# START OF Excerpt provided

You apply it by dissolving the powder in hot water to make 8 pints of concentrated solution (shown above), then adding a pint to a 2 gallon watering can and watering it onto bare soil. One packet treats an area 20ftx20ft, which means about four-and-a-half of my 8ft beds, so I have applied it to the strawberries, salads patch, onions and carrots, beans and peas, and of course the asparagus (which is a half-size bed). I'll have to get another I suppose, or another two if I'm going to treat the path areas and borders as well.
As well as the asparagus, other signs of spring are coming thick and fast. The fruit trees are unfurling their first leaves:
The salad veg I sowed a few weeks ago are sprouting earnestly:
And the diversity of life in the pond is unbelieveable! I've now seen every type of pond creature you could wish for in there; larvae, nymphs, beetles, worms and other wiggly things. As well as a multitude of frogs, I think I spotted a toad yesterday, and I'm sure some sticklebacks have found their way in (though I'm not sure if that's a good thing or not). The only thing we haven't seen which would be nice is the elusive newt, but I'll keep looking...
Most exciting yesterday was this fearsome-looking damselfly nymph. It's about 2cm long and could eat several tadpoles for breakfast, I suspect!
And if anyone knows what these tiny brown blobs all over the rocks are let me know; they look like some kind of underwater scale insect!

# END OF Excerpt provided
# START OF Dataset section

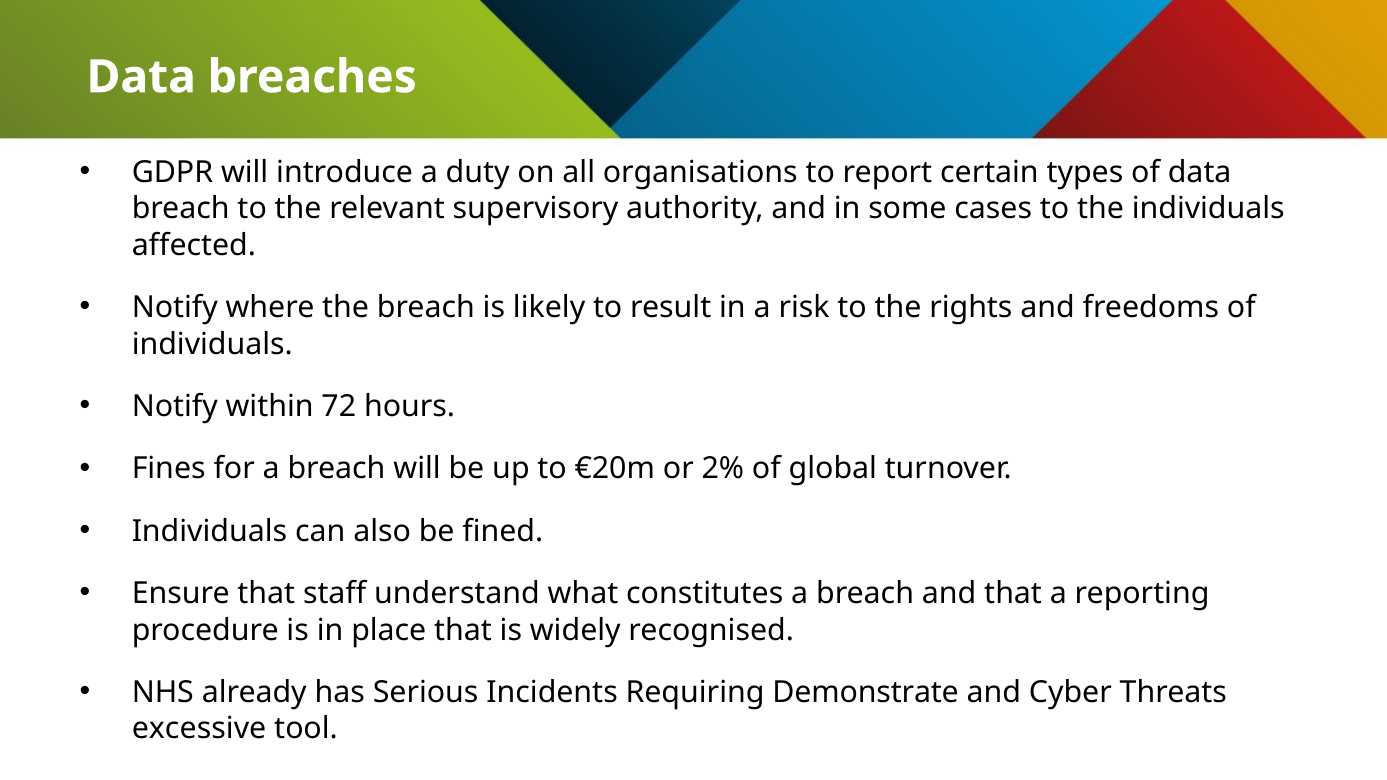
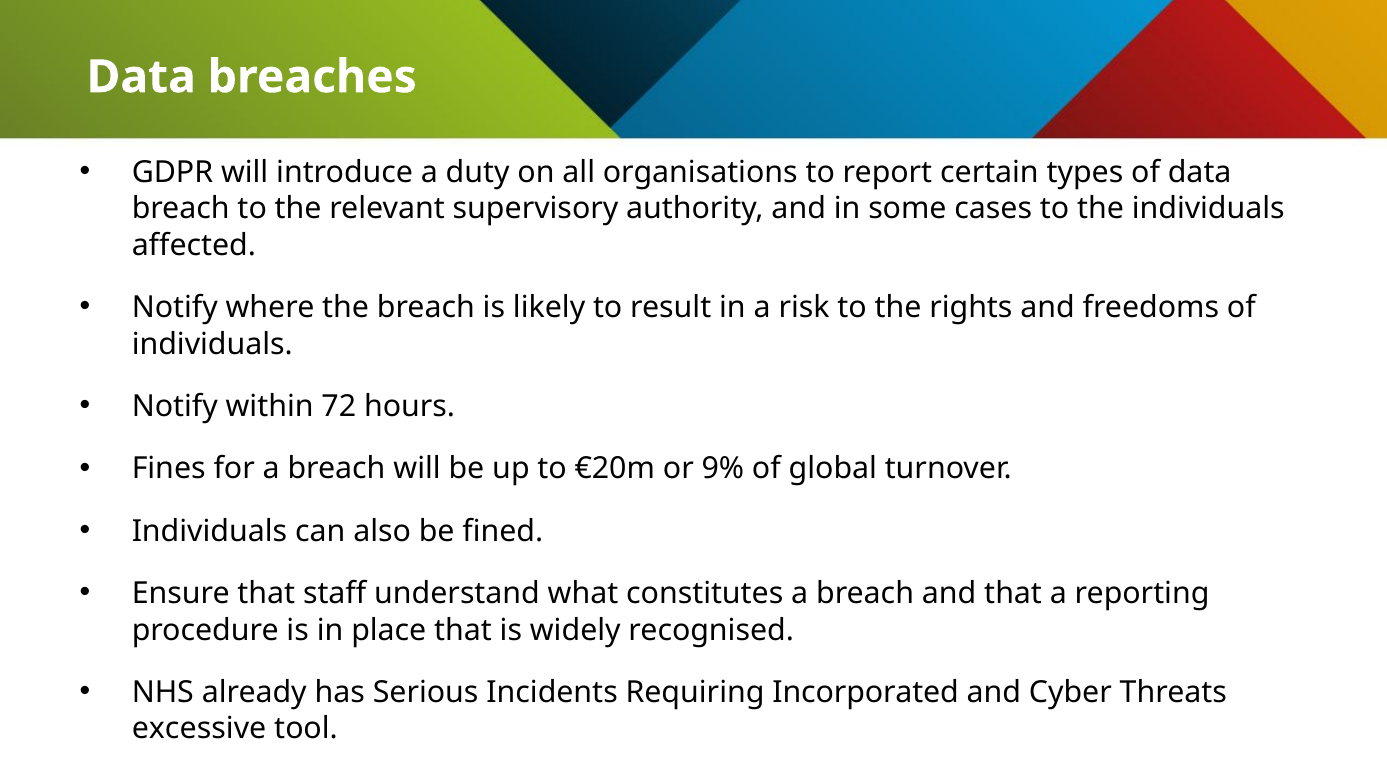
2%: 2% -> 9%
Demonstrate: Demonstrate -> Incorporated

# END OF Dataset section

▶ [What to do]:
A. Answer these questions from the gardening excerpt:
(i) How many pints of concentrated solution does the dissolved powder make?
(ii) About how long is the damselfly nymph?
(iii) Which pond creature has not yet been seen?
B. Translate this sentence from the gardening excerpt into Spanish: "As well as the asparagus, other signs of spring are coming thick and fast."
C. Reproduce the gardening excerpt from "As well as the" up to and including "breakfast, I suspect!".
The material shown has nothing to do with the gardening excerpt.

▶ [Results]:
A.
(i) 8 pints
(ii) About 2cm
(iii) The newt

B. Además de los espárragos, otras señales de la primavera están llegando en abundancia y con rapidez.

C.
As well as the asparagus, other signs of spring are coming thick and fast. The fruit trees are unfurling their first leaves:
The salad veg I sowed a few weeks ago are sprouting earnestly:
And the diversity of life in the pond is unbelieveable! I've now seen every type of pond creature you could wish for in there; larvae, nymphs, beetles, worms and other wiggly things. As well as a multitude of frogs, I think I spotted a toad yesterday, and I'm sure some sticklebacks have found their way in (though I'm not sure if that's a good thing or not). The only thing we haven't seen which would be nice is the elusive newt, but I'll keep looking...
Most exciting yesterday was this fearsome-looking damselfly nymph. It's about 2cm long and could eat several tadpoles for breakfast, I suspect!